Intel: 50 anni all’insegna dell’innovazione

Al via il 18 luglio i festeggiamenti per l’importante anniversario della società, che punta a diventare una data driven company

“50 anni come primo traguardo per continuare a portare innovazione”: Nicola Procaccio, EMEA Territory Marketing Director and Country Lead at Intel Corporation, ha dato ufficialmente il via ai festeggiamenti per il 50°esimo anniversario di Intel nel giorno della data della sua fondazione, il 18 luglio. Festeggiamenti che proseguiranno nel corso dell’anno con la partecipazione, ad esempio, con un ruolo di primo piano prima durante la Fashion Week milanese di settembre e poi a SMAU, a ottobre.

Un anno positivo per più di un motivo per Procaccio, che dal 1° gennaio 2018, oltre a ricoprire il ruolo di direttore marketing, ha assunto anche la guida del nostro Paese con la nomina a Country Lead per l’Italia.

“Un mercato italiano che mi impegno a far crescere e che vedo incentrato sul nostro core business tradizionale del personal computing in ambito consumer ma anche sulla realtà della piccola e media impresa, che rappresenta una porzione importante del nostro mercato che può essere notevolmente avvantaggiata dall’introduzione di tecnologie legate al mondo della sicurezza e alla capacità di migliorare la capacità di migliorare la produttività imprenditoriale. Altro settore su cui puntiamo molto è quello del gaming”.

Una società, quindi in trasformazione, che da pc driven company si sta trasformando in un’azienda focalizzata sui dati. “Dati che generiamo, automatizziamo, archiviamo e gestiamo per generare tecnologie che vanno dall’autonomous driving alla realtà virtuale, senza dimenticare il core business che è quello del personal computing”.

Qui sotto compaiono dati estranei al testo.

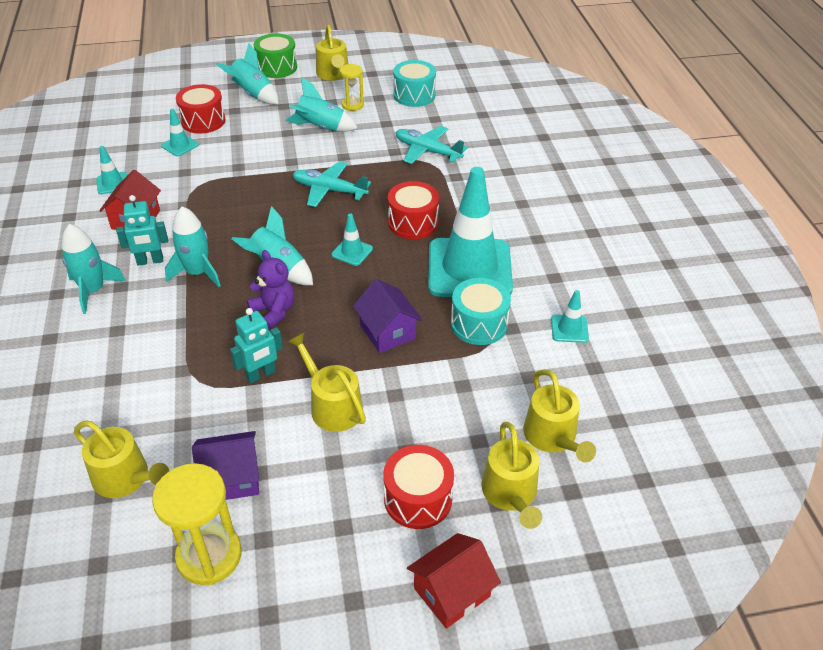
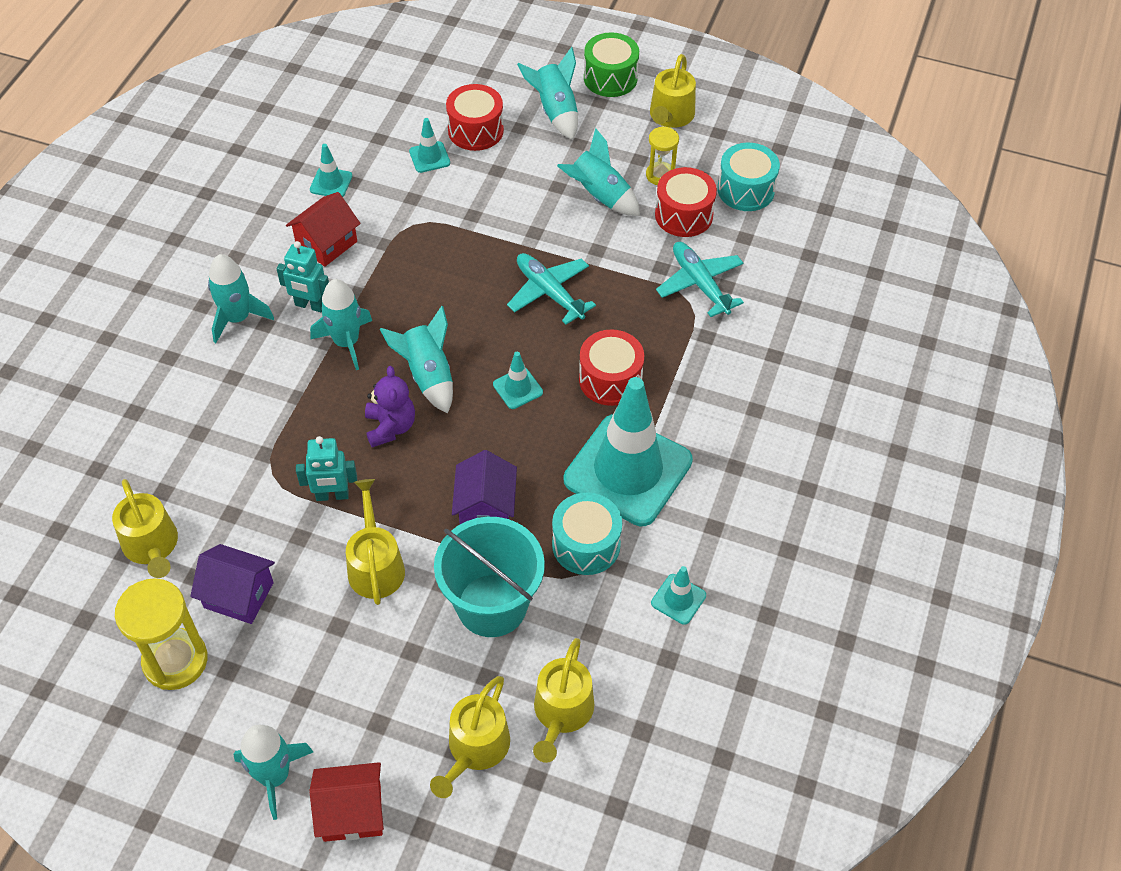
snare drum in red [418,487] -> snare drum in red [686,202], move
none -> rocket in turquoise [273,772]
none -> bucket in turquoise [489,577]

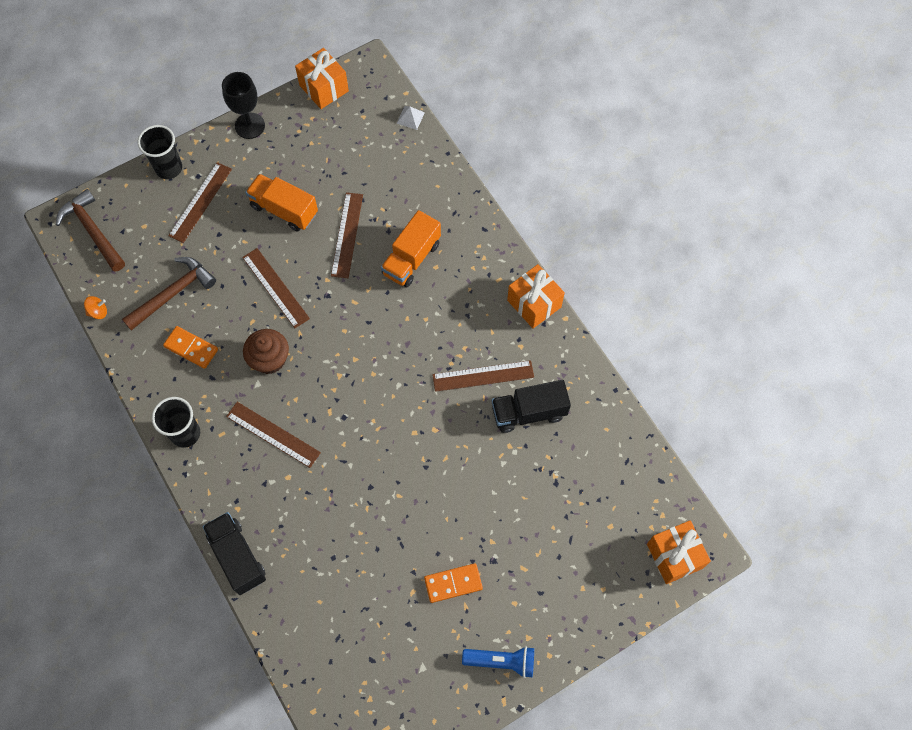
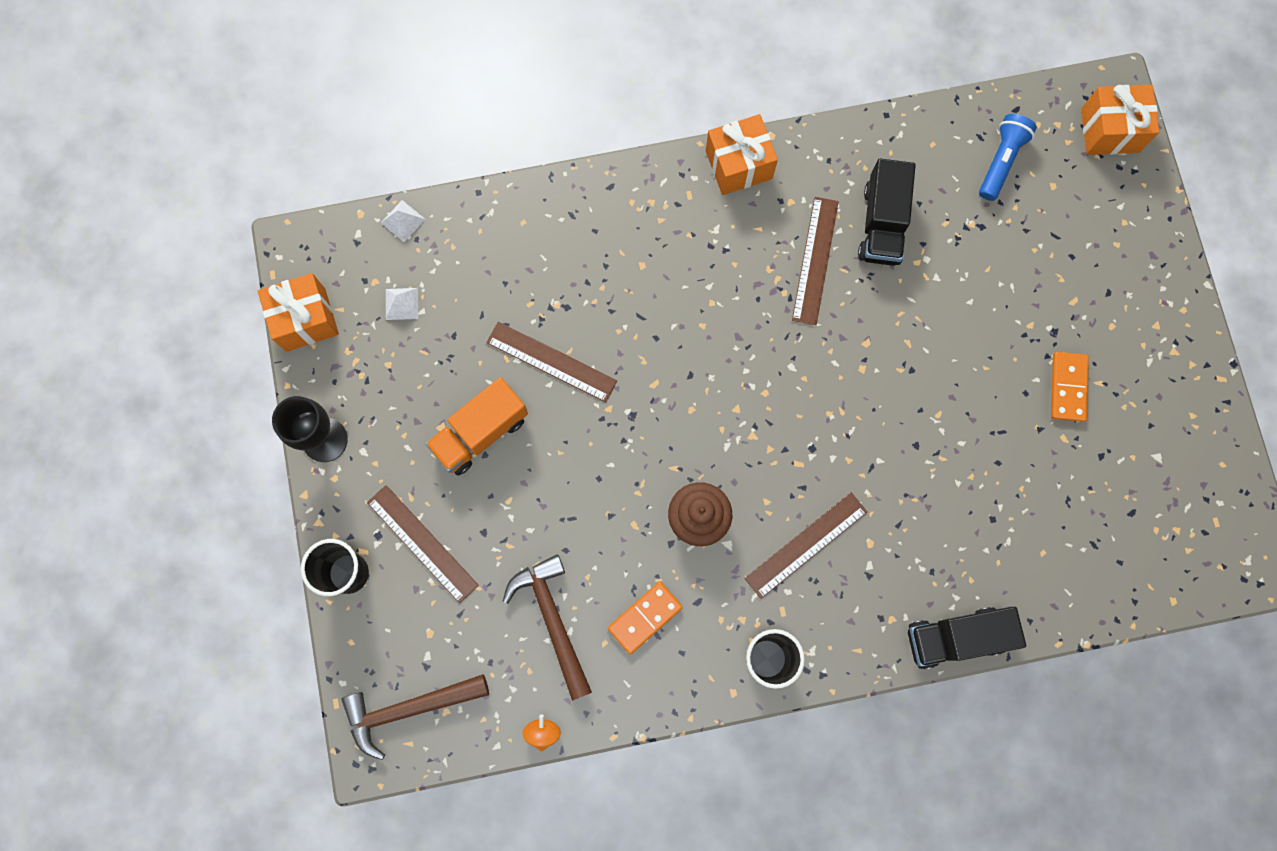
measuring stick in dark brown [276,288] -> none
truck in orange [411,248] -> none
torch in blue [498,662] -> torch in blue [1008,157], move
none -> pyramid shape in pure white [402,304]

Intel si propone quindi di continuare lungo il cammino intrapreso verso un percorso di innovazione, coerentemente con la mission che uno dei fondatori, Robert Noyce, si era dato, cioè quella di non lasciarsi sopraffare dalla storia e dai risultati ma di cavalcarla per fare qualcosa di meraviglioso.

“Crediamo che qualcosa di meraviglioso lo si sia fatto per portare innovazione al mondo – conclude Procaccio– e le nostre prospettive future ci permettono di dire che questa innovazione continuerà a caratterizzare le nostre strategie”.